Curriculum Learning의 구성 요소¶

CL은 크게 두 가지 요소로 구성된다:

1. Difficulty Measurer (난이도 측정기)¶

각 샘플의 난이도를 정의하는 기준이다.

방법	설명	적용 분야
Loss 기반	사전 학습된 모델의 loss 크기	범용
Confidence 기반	Teacher 모델의 예측 확신도	분류
문장 길이/복잡도	텍스트 길이, 어휘 다양성	NLP
이미지 해상도/노이즈	시각적 복잡도	CV
데이터 노이즈 수준	레이블 노이즈 추정치	노이즈 데이터
Perplexity	언어 모델 기준 perplexity	LLM
Age-of-Acquisition	단어 습득 연령 기준	NLP

난이도 측정 파이프라인:

데이터셋 D = {(x_1, y_1), ..., (x_N, y_N)}
        |
        v
Difficulty Scorer:  d(x_i) -> score_i
        |
        v
정렬:   D_sorted = sort(D, key=d)
        |
        v
쉬움 [====|=======|==========] 어려움
     Phase 1  Phase 2  Phase 3

2. Training Scheduler (학습 스케줄러)¶

정렬된 데이터를 언제, 어떤 비율로 도입할지 결정한다.

(a) Discrete Curriculum (단계별):
    Step 1: 상위 33% (easiest)로 학습
    Step 2: 상위 66%로 확장
    Step 3: 전체 100% 사용

(b) Continuous Curriculum (연속적):
    t=0: 쉬운 20%만 샘플링
    t -> T: 점차 전체 데이터에서 균등 샘플링

    lambda(t) = min(1, lambda_0 * (1 + t/T_grow))

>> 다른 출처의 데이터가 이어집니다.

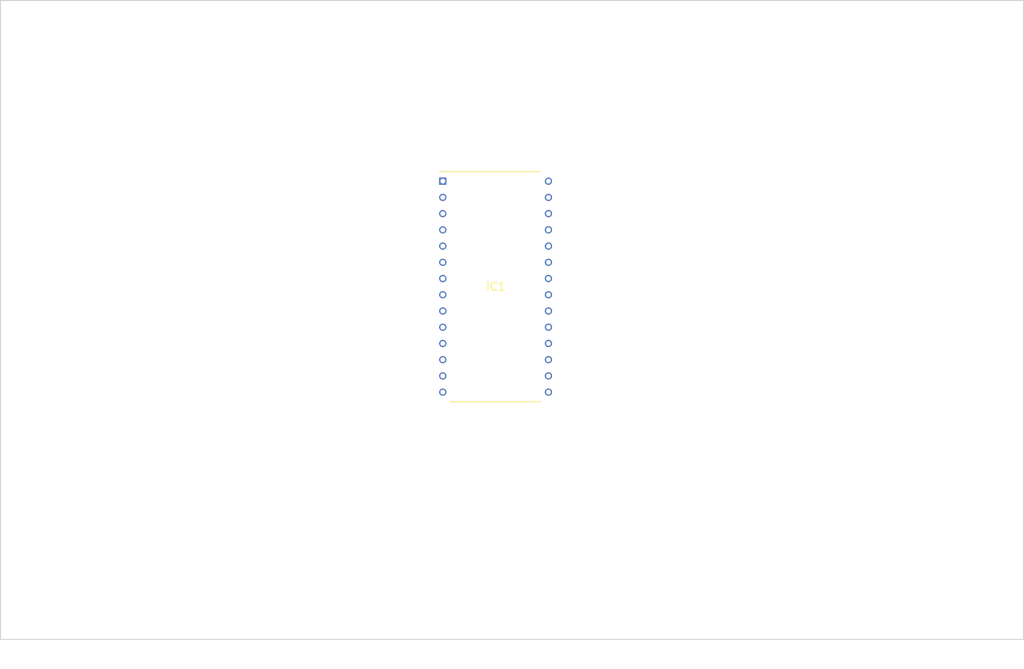
<source format=kicad_pcb>
(kicad_pcb
	(version 20241229)
	(generator "pcbnew")
	(generator_version "9.0")
	(general
		(thickness 1.6)
		(legacy_teardrops no)
	)
	(paper "A4")
	(layers
		(0 "F.Cu" signal)
		(2 "B.Cu" signal)
		(9 "F.Adhes" user "F.Adhesive")
		(11 "B.Adhes" user "B.Adhesive")
		(13 "F.Paste" user)
		(15 "B.Paste" user)
		(5 "F.SilkS" user "F.Silkscreen")
		(7 "B.SilkS" user "B.Silkscreen")
		(1 "F.Mask" user)
		(3 "B.Mask" user)
		(17 "Dwgs.User" user "User.Drawings")
		(19 "Cmts.User" user "User.Comments")
		(21 "Eco1.User" user "User.Eco1")
		(23 "Eco2.User" user "User.Eco2")
		(25 "Edge.Cuts" user)
		(27 "Margin" user)
		(31 "F.CrtYd" user "F.Courtyard")
		(29 "B.CrtYd" user "B.Courtyard")
		(35 "F.Fab" user)
		(33 "B.Fab" user)
	)
	(setup
		(stackup
			(layer "F.SilkS"
				(type "Top Silk Screen")
			)
			(layer "F.Paste"
				(type "Top Solder Paste")
			)
			(layer "F.Mask"
				(type "Top Solder Mask")
				(color "Green")
				(thickness 0.01)
			)
			(layer "F.Cu"
				(type "copper")
				(thickness 0.035)
			)
			(layer "dielectric 1"
				(type "core")
				(thickness 1.51)
				(material "FR4")
				(epsilon_r 4.5)
				(loss_tangent 0.02)
			)
			(layer "B.Cu"
				(type "copper")
				(thickness 0.035)
			)
			(layer "B.Mask"
				(type "Bottom Solder Mask")
				(color "Green")
				(thickness 0.01)
			)
			(layer "B.Paste"
				(type "Bottom Solder Paste")
			)
			(layer "B.SilkS"
				(type "Bottom Silk Screen")
			)
			(copper_finish "None")
			(dielectric_constraints no)
		)
		(pad_to_mask_clearance 0)
		(allow_soldermask_bridges_in_footprints no)
		(tenting front back)
		(aux_axis_origin 55 145)
		(grid_origin 55 145)
		(pcbplotparams
			(layerselection 0x00000000_00000000_55555555_555555f5)
			(plot_on_all_layers_selection 0x00000000_00000000_00000000_00000000)
			(disableapertmacros no)
			(usegerberextensions no)
			(usegerberattributes yes)
			(usegerberadvancedattributes yes)
			(creategerberjobfile yes)
			(dashed_line_dash_ratio 12.000000)
			(dashed_line_gap_ratio 3.000000)
			(svgprecision 6)
			(plotframeref no)
			(mode 1)
			(useauxorigin no)
			(hpglpennumber 1)
			(hpglpenspeed 20)
			(hpglpendiameter 15.000000)
			(pdf_front_fp_property_popups yes)
			(pdf_back_fp_property_popups yes)
			(pdf_metadata yes)
			(pdf_single_document no)
			(dxfpolygonmode yes)
			(dxfimperialunits yes)
			(dxfusepcbnewfont yes)
			(psnegative no)
			(psa4output no)
			(plot_black_and_white yes)
			(plotinvisibletext no)
			(sketchpadsonfab no)
			(plotpadnumbers no)
			(hidednponfab no)
			(sketchdnponfab yes)
			(crossoutdnponfab yes)
			(subtractmaskfromsilk no)
			(outputformat 1)
			(mirror no)
			(drillshape 0)
			(scaleselection 1)
			(outputdirectory "")
		)
	)
	(net 0 "")
	(net 1 "unconnected-(IC1-DECOU_13-Pad23)")
	(net 2 "unconnected-(IC1-DATA_R-Pad4)")
	(net 3 "unconnected-(IC1-DECOU_2-Pad8)")
	(net 4 "unconnected-(IC1-DECOU_5-Pad11)")
	(net 5 "unconnected-(IC1-AOR-Pad6)")
	(net 6 "unconnected-(IC1-DECOU_10-Pad20)")
	(net 7 "unconnected-(IC1-VDD-Pad28)")
	(net 8 "unconnected-(IC1-BCK-Pad2)")
	(net 9 "unconnected-(IC1-DECOU_9-Pad19)")
	(net 10 "unconnected-(IC1-DECOU_12-Pad22)")
	(net 11 "unconnected-(IC1-AOL-Pad25)")
	(net 12 "unconnected-(IC1-DECOU_11-Pad21)")
	(net 13 "unconnected-(IC1-DATA_L{slash}DATA-Pad3)")
	(net 14 "unconnected-(IC1-LE{slash}WS-Pad1)")
	(net 15 "unconnected-(IC1-COSC_2-Pad17)")
	(net 16 "unconnected-(IC1-DECOU_3-Pad9)")
	(net 17 "unconnected-(IC1-GND_(A)-Pad5)")
	(net 18 "unconnected-(IC1-~{OB}{slash}TWC-Pad27)")
	(net 19 "unconnected-(IC1-DECOU_4-Pad10)")
	(net 20 "unconnected-(IC1-GND_(D)-Pad14)")
	(net 21 "unconnected-(IC1-COSC_1-Pad16)")
	(net 22 "unconnected-(IC1-DECOU_1-Pad7)")
	(net 23 "unconnected-(IC1-DECOU_14-Pad24)")
	(net 24 "unconnected-(IC1-DECOU_7-Pad13)")
	(net 25 "unconnected-(IC1-DECOU_8-Pad18)")
	(net 26 "unconnected-(IC1-VDD2-Pad15)")
	(net 27 "unconnected-(IC1-DECOU_6-Pad12)")
	(net 28 "unconnected-(IC1-VDD1-Pad26)")
	(footprint "MountingHole:MountingHole_2.7mm_M2.5_DIN965" (layer "F.Cu") (at 212.24 139.45))
	(footprint "MountingHole:MountingHole_2.7mm_M2.5_DIN965" (layer "F.Cu") (at 58.57 50.55))
	(footprint "Library:DIP1652W53P254L3550H510Q28N" (layer "F.Cu") (at 132.438 89.79))
	(footprint "MountingHole:MountingHole_2.7mm_M2.5_DIN965" (layer "F.Cu") (at 58.57 139.45))
	(footprint "MountingHole:MountingHole_2.7mm_M2.5_DIN965" (layer "F.Cu") (at 212.24 50.55))
	(gr_rect
		(start 55 45)
		(end 215 145)
		(stroke
			(width 0.15)
			(type solid)
		)
		(fill no)
		(locked yes)
		(layer "Edge.Cuts")
		(uuid "13dc543d-1074-458e-b1b4-3c458ffc51a0")
	)
	(gr_text "Mounting holes are optional\nKeepout areas are for for guide rails"
		(at 55.5 148 0)
		(layer "Cmts.User")
		(uuid "ae6202f0-8b22-41ab-bc35-718eddd92c05")
		(effects
			(font
				(size 1 1)
				(thickness 0.15)
			)
			(justify left)
		)
	)
	(zone
		(net 0)
		(net_name "")
		(layers "F.Cu" "B.Cu")
		(uuid "b762a88c-55f2-48e9-8e30-f803555c9eb3")
		(hatch full 0.508)
		(connect_pads
			(clearance 0)
		)
		(min_thickness 0.254)
		(filled_areas_thickness no)
		(keepout
			(tracks not_allowed)
			(vias not_allowed)
			(pads not_allowed)
			(copperpour allowed)
			(footprints not_allowed)
		)
		(placement
			(enabled no)
			(sheetname "")
		)
		(fill
			(thermal_gap 0.508)
			(thermal_bridge_width 0.508)
		)
		(polygon
			(pts
				(xy 215 145) (xy 55 145) (xy 55 142.5) (xy 215 142.5)
			)
		)
	)
	(zone
		(net 0)
		(net_name "")
		(layers "F.Cu" "B.Cu")
		(uuid "e56b97e1-7c7b-4aff-9152-f587a8be4b4c")
		(hatch full 0.508)
		(connect_pads
			(clearance 0)
		)
		(min_thickness 0.254)
		(filled_areas_thickness no)
		(keepout
			(tracks not_allowed)
			(vias not_allowed)
			(pads not_allowed)
			(copperpour allowed)
			(footprints not_allowed)
		)
		(placement
			(enabled no)
			(sheetname "")
		)
		(fill
			(thermal_gap 0.508)
			(thermal_bridge_width 0.508)
		)
		(polygon
			(pts
				(xy 215 47.5) (xy 55 47.5) (xy 55 45) (xy 215 45)
			)
		)
	)
	(embedded_fonts no)
)

</source>
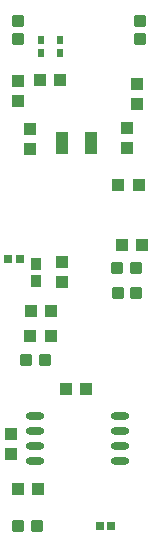
<source format=gbr>
%TF.GenerationSoftware,Altium Limited,Altium Designer,22.10.1 (41)*%
G04 Layer_Color=128*
%FSLAX45Y45*%
%MOMM*%
%TF.SameCoordinates,F1D13F34-3715-448E-B12D-83C564530F5A*%
%TF.FilePolarity,Positive*%
%TF.FileFunction,Paste,Bot*%
%TF.Part,Single*%
G01*
G75*
%TA.AperFunction,SMDPad,CuDef*%
%ADD15R,0.80000X0.80000*%
G04:AMPARAMS|DCode=18|XSize=0.94mm|YSize=1.02mm|CornerRadius=0.094mm|HoleSize=0mm|Usage=FLASHONLY|Rotation=0.000|XOffset=0mm|YOffset=0mm|HoleType=Round|Shape=RoundedRectangle|*
%AMROUNDEDRECTD18*
21,1,0.94000,0.83200,0,0,0.0*
21,1,0.75200,1.02000,0,0,0.0*
1,1,0.18800,0.37600,-0.41600*
1,1,0.18800,-0.37600,-0.41600*
1,1,0.18800,-0.37600,0.41600*
1,1,0.18800,0.37600,0.41600*
%
%ADD18ROUNDEDRECTD18*%
G04:AMPARAMS|DCode=19|XSize=0.94mm|YSize=1.02mm|CornerRadius=0.094mm|HoleSize=0mm|Usage=FLASHONLY|Rotation=90.000|XOffset=0mm|YOffset=0mm|HoleType=Round|Shape=RoundedRectangle|*
%AMROUNDEDRECTD19*
21,1,0.94000,0.83200,0,0,90.0*
21,1,0.75200,1.02000,0,0,90.0*
1,1,0.18800,0.41600,0.37600*
1,1,0.18800,0.41600,-0.37600*
1,1,0.18800,-0.41600,-0.37600*
1,1,0.18800,-0.41600,0.37600*
%
%ADD19ROUNDEDRECTD19*%
%ADD20R,1.00000X1.10000*%
%ADD33R,0.97000X1.00000*%
%ADD34R,1.10000X1.00000*%
%ADD35O,1.60000X0.60000*%
%ADD36R,1.10000X1.90000*%
%ADD37R,0.50000X0.70000*%
D15*
X3525000Y4432500D02*
D03*
X4195000Y2175000D02*
D03*
X4295000D02*
D03*
X3422500Y4432500D02*
D03*
D18*
X3505998Y2180002D02*
D03*
X3663998D02*
D03*
X3572500Y3580000D02*
D03*
X3730500D02*
D03*
X4345998Y4359998D02*
D03*
X4503999D02*
D03*
X4347002Y4145000D02*
D03*
X4505002D02*
D03*
D19*
X3504425Y6297245D02*
D03*
Y6455246D02*
D03*
X4537500Y6297000D02*
D03*
Y6455000D02*
D03*
D20*
X4515002Y5914999D02*
D03*
Y5744999D02*
D03*
X3504801Y5940699D02*
D03*
Y5770699D02*
D03*
X3445000Y2955000D02*
D03*
Y2785000D02*
D03*
X3875900Y4241101D02*
D03*
Y4411101D02*
D03*
X4425198Y5379300D02*
D03*
Y5549300D02*
D03*
X3605199Y5369302D02*
D03*
Y5539302D02*
D03*
D33*
X3652999Y4394901D02*
D03*
Y4247901D02*
D03*
D34*
X3504300Y2492300D02*
D03*
X3674300D02*
D03*
X3909966Y3334798D02*
D03*
X4079966D02*
D03*
X3610000Y3782500D02*
D03*
X3780000D02*
D03*
X3780701Y3995198D02*
D03*
X3610701D02*
D03*
X4552499Y4552500D02*
D03*
X4382499D02*
D03*
X4355000Y5065000D02*
D03*
X4525000D02*
D03*
X3689299Y5954803D02*
D03*
X3859299D02*
D03*
D35*
X3646698Y3110003D02*
D03*
Y2983003D02*
D03*
Y2856003D02*
D03*
Y2729003D02*
D03*
X4366698D02*
D03*
Y2856003D02*
D03*
Y2983003D02*
D03*
Y3110003D02*
D03*
D36*
X3874998Y5415002D02*
D03*
X4124998D02*
D03*
D37*
X3696299Y6179102D02*
D03*
Y6289102D02*
D03*
X3856299Y6179102D02*
D03*
Y6289102D02*
D03*
%TF.MD5,3cb306391b58dc9ef4e54916d7accc3b*%
M02*

</source>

(c) Competence-Based (역량 기반):
    모델의 현재 역량 c(t)를 측정하여
    난이도 d < c(t)인 샘플만 학습에 포함

주요 변형¶

1. Self-Paced Learning (SPL)¶

Kumar et al. (NIPS 2010)이 제안. 외부 기준 대신 모델 자체의 loss를 난이도 지표로 사용한다.

Self-Paced Learning:

  min_{w, v} E(w, v) = sum_i v_i * L(y_i, f(x_i, w)) + g(v; lambda)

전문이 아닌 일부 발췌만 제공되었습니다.